Run your project by navigating to your project directory and running `prism run`:
```
$ cd my_first_project
$ prism run
--------------------------------------------------------------------------------
<HH:MM:SS> | INFO  | Running with prism v0.2.3...
<HH:MM:SS> | INFO  | Found project directory at /my_first_project
 
<HH:MM:SS> | INFO  | RUNNING 'parsing prism_project.py'.............................................. [RUN]
<HH:MM:SS> | INFO  | FINISHED 'parsing prism_project.py'............................................. [DONE in 0.03s]
<HH:MM:SS> | INFO  | RUNNING 'task DAG'.............................................................. [RUN]
<HH:MM:SS> | INFO  | FINISHED 'task DAG'............................................................. [DONE in 0.01s]
<HH:MM:SS> | INFO  | RUNNING 'creating pipeline, DAG executor'....................................... [RUN]
<HH:MM:SS> | INFO  | FINISHED 'creating pipeline, DAG executor'...................................... [DONE in 0.01s]
 
<HH:MM:SS> | INFO  | ===================== tasks (vermilion-hornet-Gyycw4kRWG) =====================
<HH:MM:SS> | INFO  | 1 of 2 RUNNING EVENT 'decorated_task.example_task'.............................. [RUN]
<HH:MM:SS> | INFO  | 1 of 2 FINISHED EVENT 'decorated_task.example_task'............................. [DONE in 0.02s]
<HH:MM:SS> | INFO  | 2 of 2 RUNNING EVENT 'class_task.ExampleTask'................................... [RUN]
<HH:MM:SS> | INFO  | 2 of 2 FINISHED EVENT 'class_task.ExampleTask'.................................. [DONE in 0.01s]
 
<HH:MM:SS> | INFO  | Done!
--------------------------------------------------------------------------------
```

## Documentation
To get started with Prism projects, check out our [documentation](https://docs.runprism.com). Some sections of interest include:

- :key: [Fundamentals](https://docs.runprism.com/fundamentals)
- :seedling: [CLI](https://docs.runprism.com/cli)
- :electric_plug: [Integrations](https://docs.runprism.com/integrations)
- :bulb: [Use Cases](https://docs.runprism.com/use-cases)

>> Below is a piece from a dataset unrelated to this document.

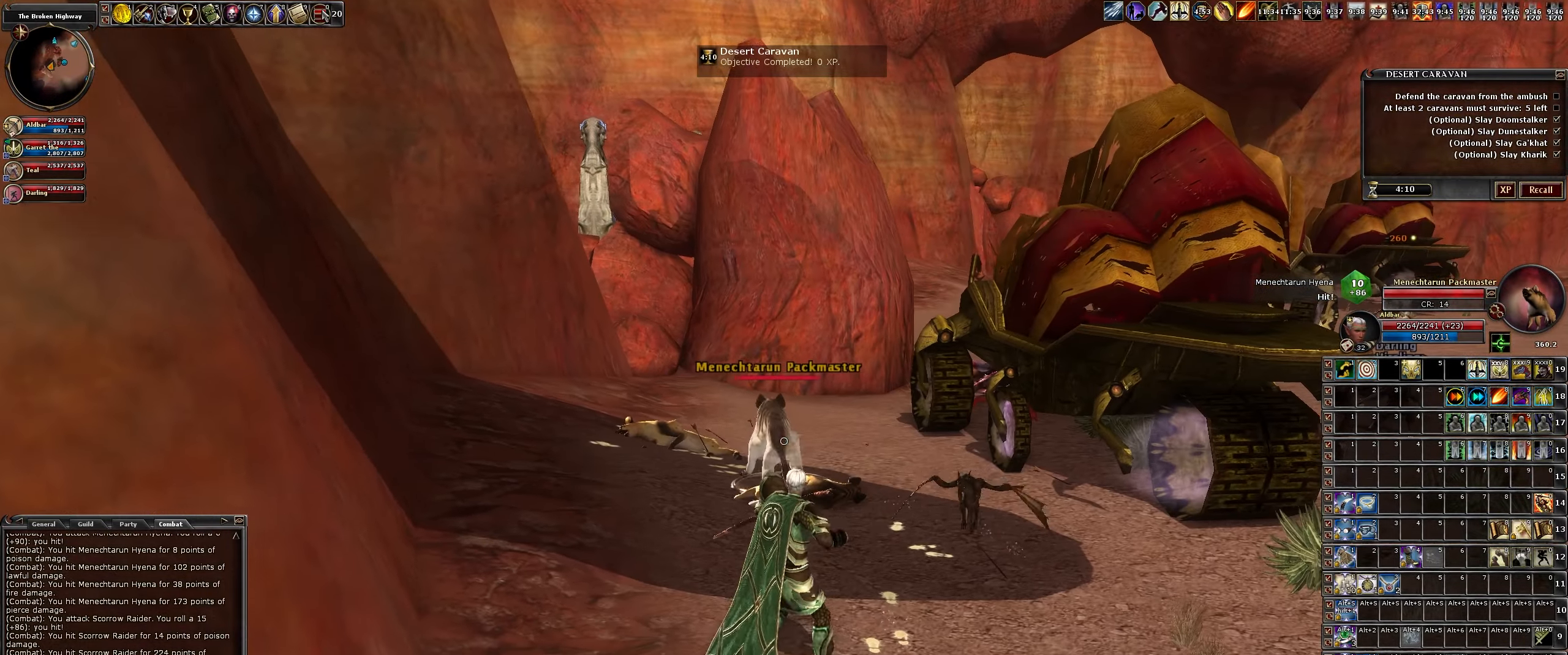
{"keys": ["s"], "mouse": ["left"], "events": [[33, "d", "down"], [166, "d", "up"]]}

In addition, check out some [example projects](https://github.com/runprism/prism_examples).


## Integrations
Prism integrates with a wide variety of third-party developer tools There are two kinds of integrations that Prism supports: adapters, and agents.

### Adapters
Adapters allow users to connect to data warehouses or analytics engines. Prism currently supports the following adapters:
| Adapter      | Command |
| ------------ | ----------- |
| **dbt** | ```pip install "prism-ds[dbt]"``` |
| **Google BigQuery** | ```pip install "prism-ds[bigquery]"``` |
| **Postgres** | ```pip install "prism-ds[postgres]"``` |
| **Presto** | ```pip install "prism-ds[presto]"``` |
| **PySpark** | ```pip install "prism-ds[pyspark]"``` |
| **Redshift** | ```pip install "prism-ds[redshift]"``` |
| **Snowflake** | ```pip install "prism-ds[snowflake]"``` |
| **Trino** | ```pip install "prism-ds[trino]"``` |

### Agents
Agents allow users to run their projects on external computing environments, e.g., Docker containers, EC2 instances, EMR clusters, and more. Prism currently supports the following agents:
| Agent      | Command |
| ------------ | ----------- |
| **docker** | ```pip install "prism-ds[docker]"``` |
| **ec2** | N/A - comes with base Prism |


## Product Roadmap

We're always looking to improve our product. Here's what we're working on at the moment:

- **Additional Agents**: EMR clusters, Databricks clusters, and more!
- **Additional adapters**: Celery, Dask, MySQL, Presto, and more!
- **Cloud deployment**: Managed orchestration platform to deploy Prism projects in the cloud

Let us know if you'd like to see another feature!